Alan Judd

Getting it right

I tested the old Freelander when it first came out, taking it up the M6 into the Shropshire hills and returning with backache.

issue 04 April 2009

I tested the old Freelander when it first came out, taking it up the M6 into the Shropshire hills and returning with backache. That apart, I thought it a good car in four-door form, as did plenty of others — it became Europe’s best-selling smallish 4×4. But I and they were wrong: a component that would have cost a few pence to improve in manufacture meant that the majority of petrol versions had coolant problems requiring new engines at some stage (one dealer I know replaced 60), while build quality of petrols and diesels alike meant that the trim disintegrated around you. For Land Rover lovers such as me, they were an embarrassment.

Will I be as wrong about the new version, Freelander 2, tested last week? Signs are that I — and Land Rover — might have got it right this time.
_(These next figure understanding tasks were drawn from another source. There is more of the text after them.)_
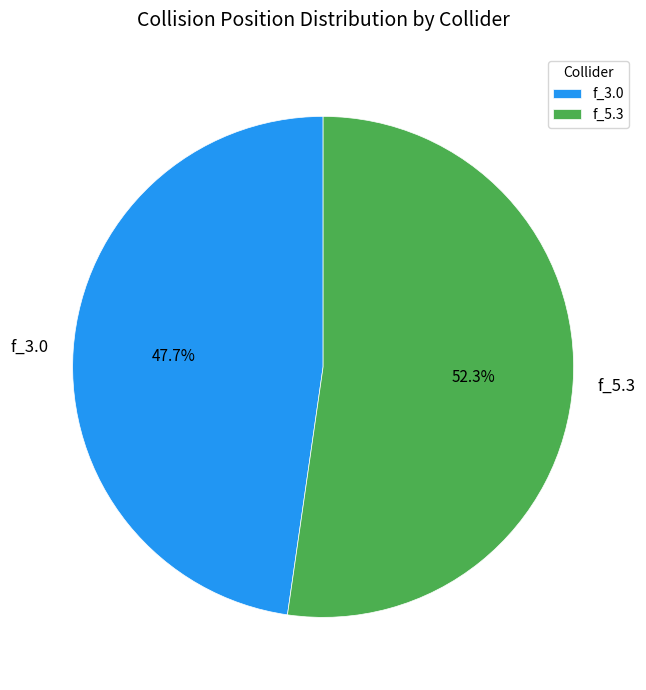

What percentage is the f_5.3 slice, to the nearest percent?

52%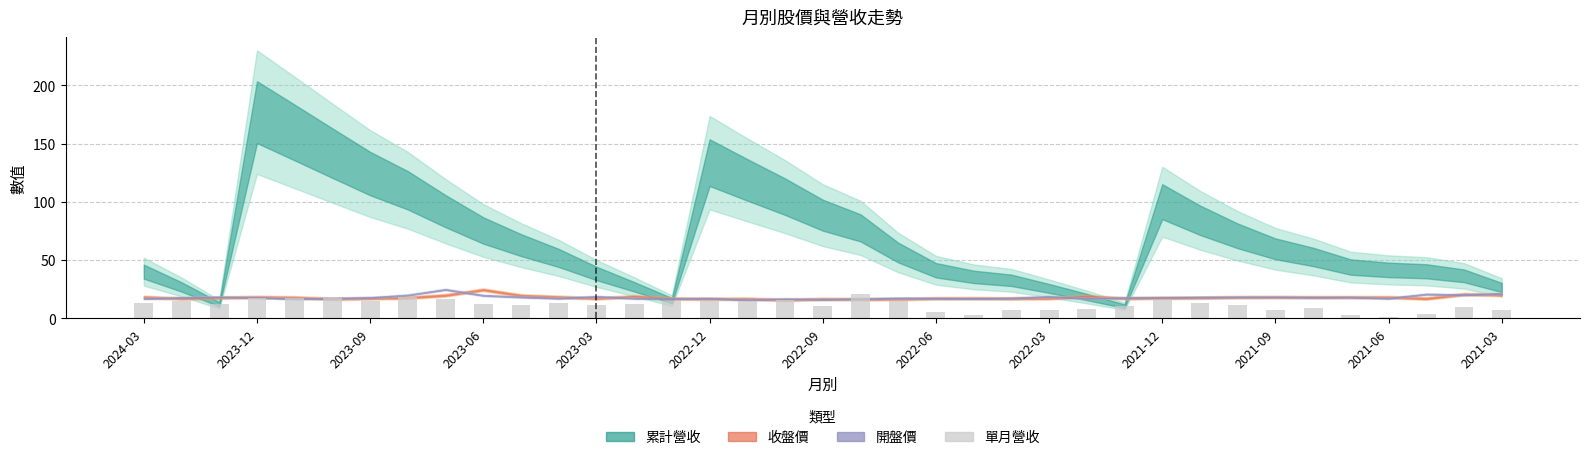

What is the difference between the second highest and second lowest values?

15.5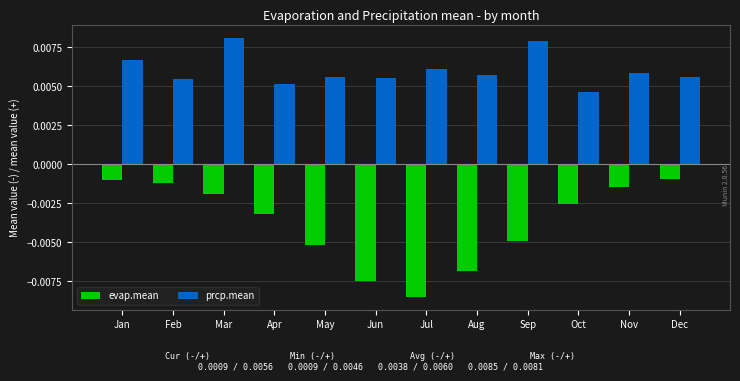

Between May and Sep, which series saw the biggest shift?

prcp.mean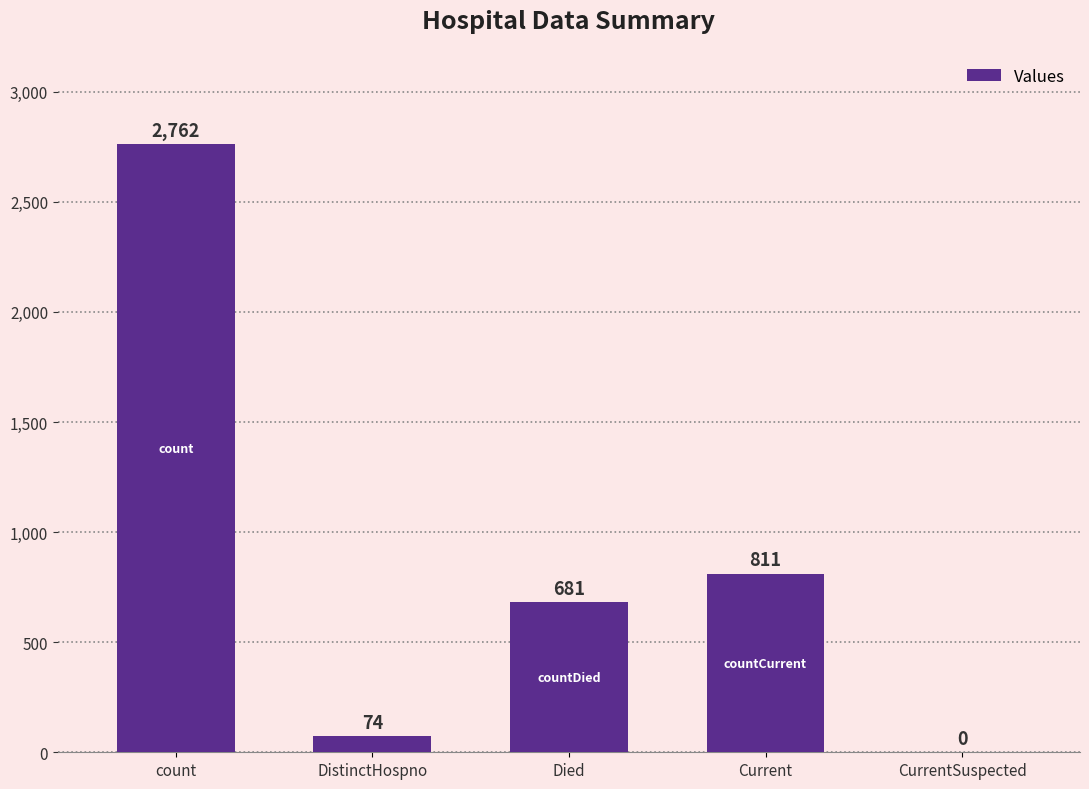

How many data points does each series have?

5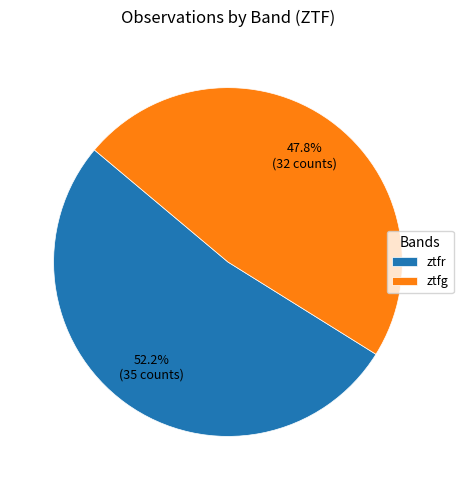

To the nearest percent, what is the combined percentage of ztfr and ztfg?

100%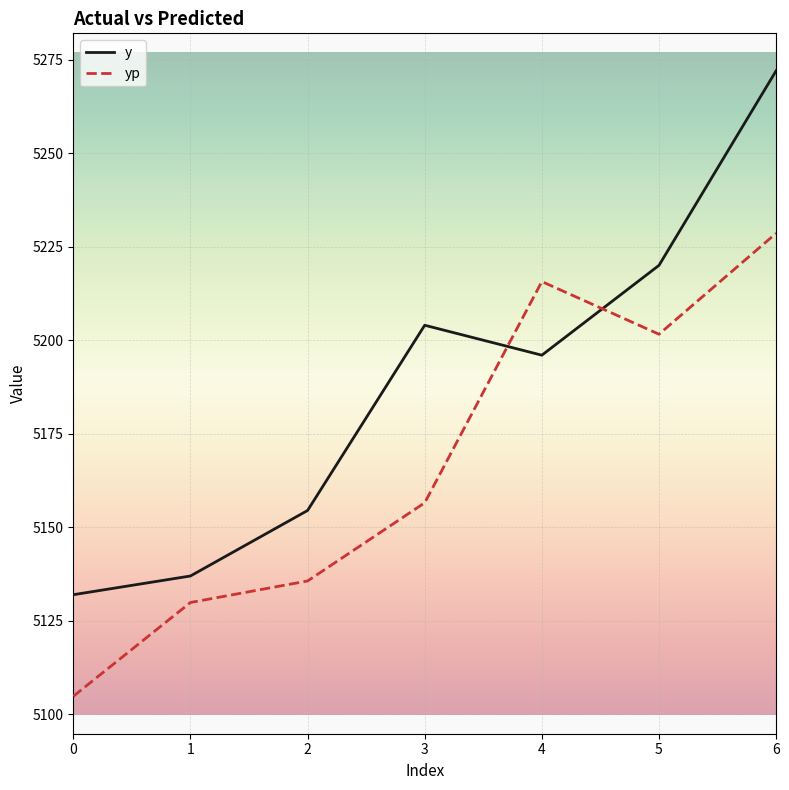

Which series has the largest total across all categories?

y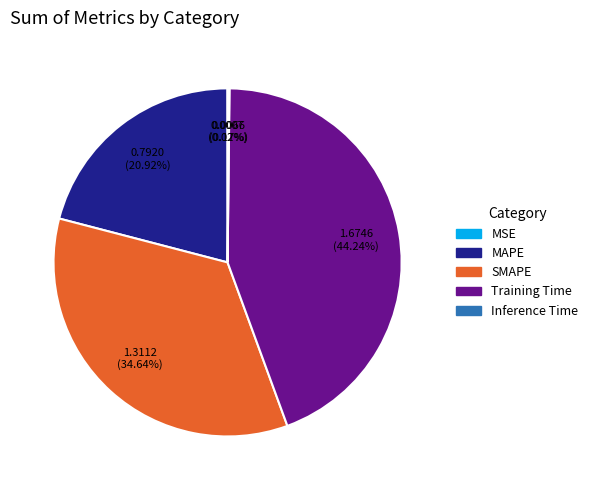

Do Training Time and SMAPE together represent more than half of the pie?

Yes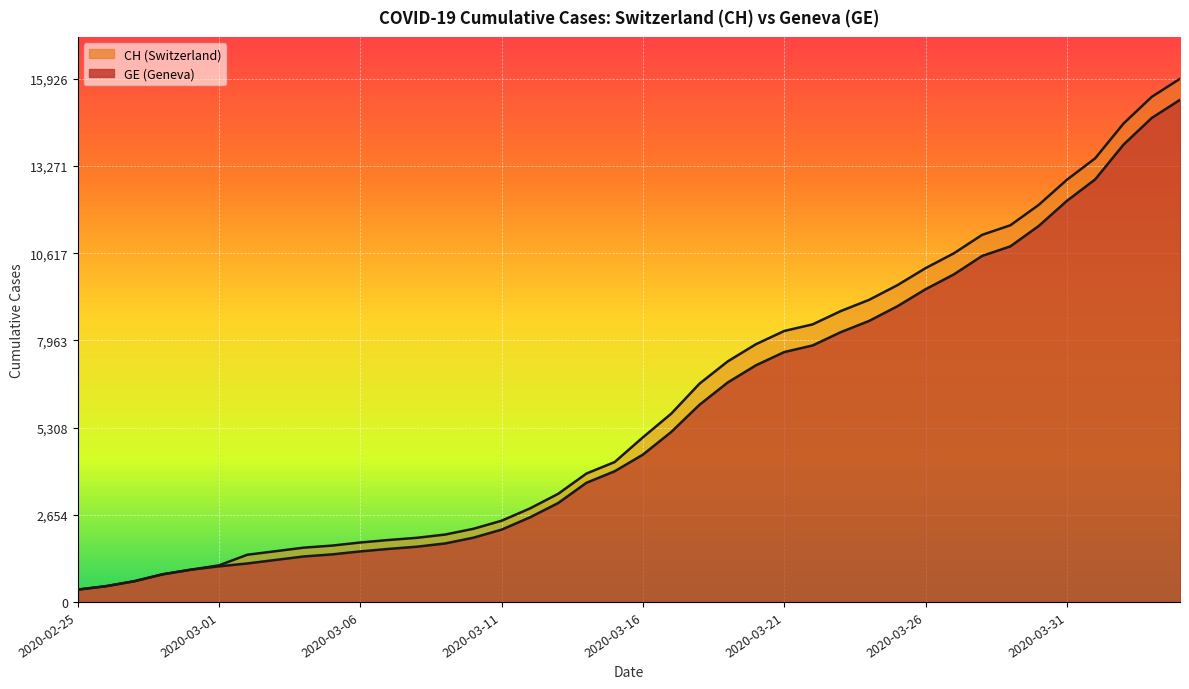

Reading left to right, list all the values displayed in this chart.

CH: 375	479	630	840	981	1113	1436	1544	1652	1715	1809	1885	1952	2051	2226	2472	2845	3291	3908	4259	5012	5731	6644	7323	7847	8249	8449	8855	9196	9642	10162	10613	11175	11467	12086	12852	13505	14561	15375	15926
GE: 375	479	630	840	981	1083	1171	1278	1384	1447	1538	1614	1681	1780	1955	2201	2574	3010	3627	3978	4485	5174	6002	6681	7205	7607	7807	8213	8554	9000	9520	9971	10533	10825	11444	12210	12863	13919	14733	15284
The good reports at its launch two years ago still hold and, after a week of running around, so did my back. The leather seats were excellent. Larger than the old model, it looks and feels like a mini-Range Rover. The doors are high and wide, making ingress and egress a back-preserving pleasure, and the cabin echoes the Range Rover’s elegant masterpiece. The 2.2 litre diesel chatters a bit on tickover but is smooth and surprisingly torquey when you get the revs up. It does 70mph at a quiet 2,000rpm in sixth and the claimed 37.7mpg (EU combined) consumption is credible. This latest model has the vaunted engine cut-out at traffic lights or in jams, which is fun to play with for a while but it’s hard to believe it saves much and anyway you can disable it with a switch.